I need a set of, at most, linear inequalities (nonquadratic, etc.) in real / whole / binary numbers that feed the solver would provide the shortest maximum time margin on all machines.
What I tried was to make a binary output matrix. $ O_ {n times T} $, where $ T = sum_ {i = 1} ^ {n} t_i $ , so that each work is represented as $ t_i $ 1 represents the moment in which the work has been done and is restricted so that it never exceeds more than m jobs at a time. I am beginning to think that this is not the way to go, since the production matrix gives me the works divided into parts (which is illegal here), and I do not believe there is a linear inequality / inequality that does not allow this.
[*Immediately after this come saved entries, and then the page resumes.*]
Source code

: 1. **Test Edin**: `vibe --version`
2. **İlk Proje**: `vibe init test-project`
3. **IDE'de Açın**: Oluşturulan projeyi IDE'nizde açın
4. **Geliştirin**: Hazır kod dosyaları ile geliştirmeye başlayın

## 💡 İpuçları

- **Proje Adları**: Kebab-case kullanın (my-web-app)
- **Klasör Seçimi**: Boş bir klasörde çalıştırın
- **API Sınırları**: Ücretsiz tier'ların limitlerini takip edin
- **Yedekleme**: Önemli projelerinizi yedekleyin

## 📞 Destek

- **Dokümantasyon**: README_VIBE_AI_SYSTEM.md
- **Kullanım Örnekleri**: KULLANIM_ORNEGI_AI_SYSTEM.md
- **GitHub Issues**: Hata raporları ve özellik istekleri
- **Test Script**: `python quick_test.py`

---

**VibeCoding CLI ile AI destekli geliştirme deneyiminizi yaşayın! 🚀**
Linear programming – Formulation of mixed integers of polytopes?
Dice $ t $ different unlimited polyhedra $ P_1: A ^ {(1)} x ^ {(1)} leq b ^ {(1)}, dots, P_t: A ^ {(t)} x ^ {(t)} leq b ^ {(t)} $ we are looking for the representation of $ bigcup_ {i = 1} ^ tP_i $ (not his convex helmet) with mixed integer programming.

What is the standard way of doing it by programming mixed integers with the least number of additional integer variables?

When it is possible to do it with only $ O (t ^ alpha) $ additional whole variables where $ alpha in (0,1) $?
I found a review where they say we can do this with $ O ( log t) $ Whole variables if the polyhedra have a common recession cone.